Typically, when a debtor (trustor) pays off the loan, the lender (beneficiary) must complete the “Request for Reconveyance” and submits the same to the trustee. (See California Civil Code section 2924(b)(1).) The trustee, in turn, must execute and record the full reconveyance within 21 days and deliver a copy of the reconveyance to the beneficiary. If the trustee does not do this, the beneficiary must substitute in as trustee and execute a full reconveyance.
Assuming the reconveyance was not recorded, a quick telephone call to the lender might result in an easy resolution if they can locate the underlying records and issue a reconveyance. If you are lucky enough to locate the financial institution that held title to the deed of trust or mortgage encumbering the property but they are uncooperative, you may be able to obtain cooperation by reminding them that by statute they must promptly issue reconveyances.
Regrettably, this relatively easy fix may not be easy to achieve. Many residential mortgages will have been sold on the secondary market and/or servicing will have been assigned to third parties. Complicating this, the savings and loan crisis in the 1980s and the Great Recession that commenced in 2008 resulted in the collapse of many financial institutions or the purchase of assets by other institutions. Tracking down just who owned any particular loan can be a daunting task and may involve sorting through public records reflecting assignment of assets or other documents reflecting mergers, conservatorships or liquidation of banks or savings and loan associations.
A second approach entails enlisting the cooperation of a title insurer. Civil Code section 2921, subd. (b)(3)(B) provides that if the trustee or beneficiary has not executed the full reconveyance within 75 days after the loan payoff, “a title company may prepare and record a release of the obligation” after giving notice to the parties to the Deed of Trust. The release issued “shall be entitled to recordation and, when recorded, shall be deemed to be the equivalent of a reconveyance of the deed of trust.”
Title companies are risk averse but make their money by selling title policies. They thus have an incentive to issue policies if they have reasonable assurances the loan was repaid. Usually, senior title company officials and not the front line title officer make these decisions. You may need to engage an attorney with a strong relationship with a title company to assist you in this process.
A third approach will be for the sellers to engage an attorney to file an action to quiet title to property. While this method will likely be effective in the long run, it may take one or two years to achieve and can be costly—and from the real estate professionals point of view, useless since the pending sale will likely fall through.

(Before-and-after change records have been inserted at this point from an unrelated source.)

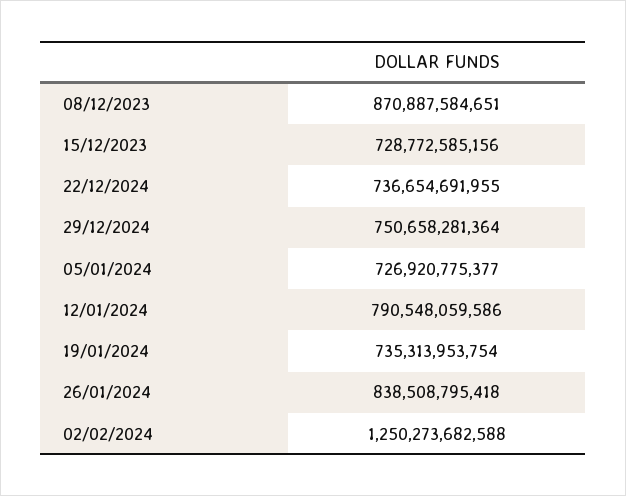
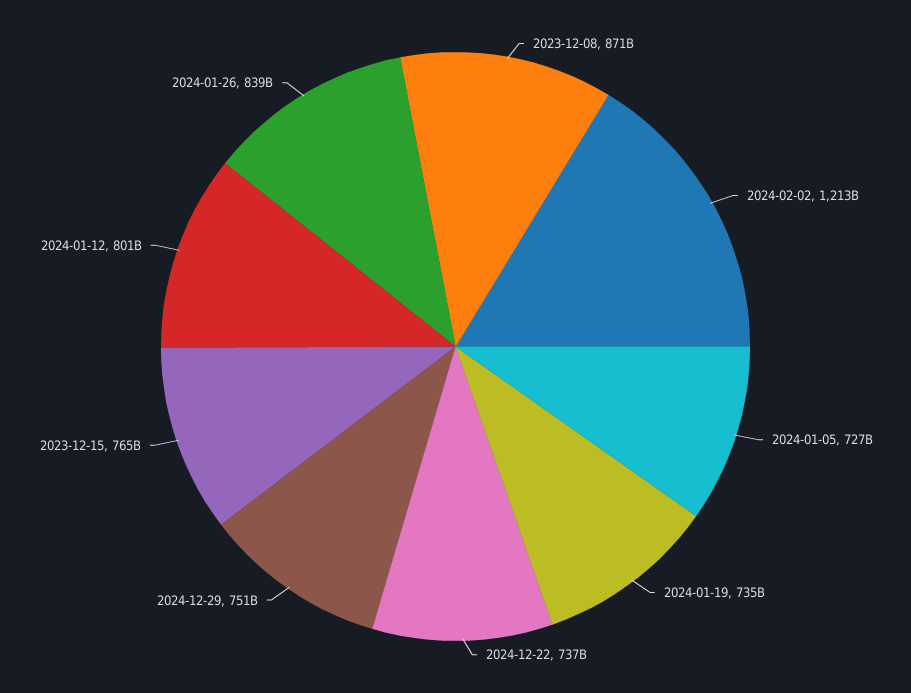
  {
    "08/12/2023": 870887584651,
-   "15/12/2023": 728772585156,
+   "15/12/2023": 765000000000,
    "22/12/2024": 736654691955,
    "29/12/2024": 750658281364,
    "05/01/2024": 726920775377,
-   "12/01/2024": 790548059586,
+   "12/01/2024": 801000000000,
    "19/01/2024": 735313953754,
    "26/01/2024": 838508795418,
-   "02/02/2024": 1250273682588
+   "02/02/2024": 1213000000000
  }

The simplest of mistakes can result in intractable problems. The obvious lesson to be learned is to avoid mistakes by assiduously performing due diligence before offering the property for sale. Review the material facts concerning your listing and confirm their accuracy through public records or reliable sources such as title companies. Further, it is critical that you maintain documents supporting your investigative efforts in your file as they may be required to prove that you were not negligent or can assist you in responding to particular questions that a potential buyer may have.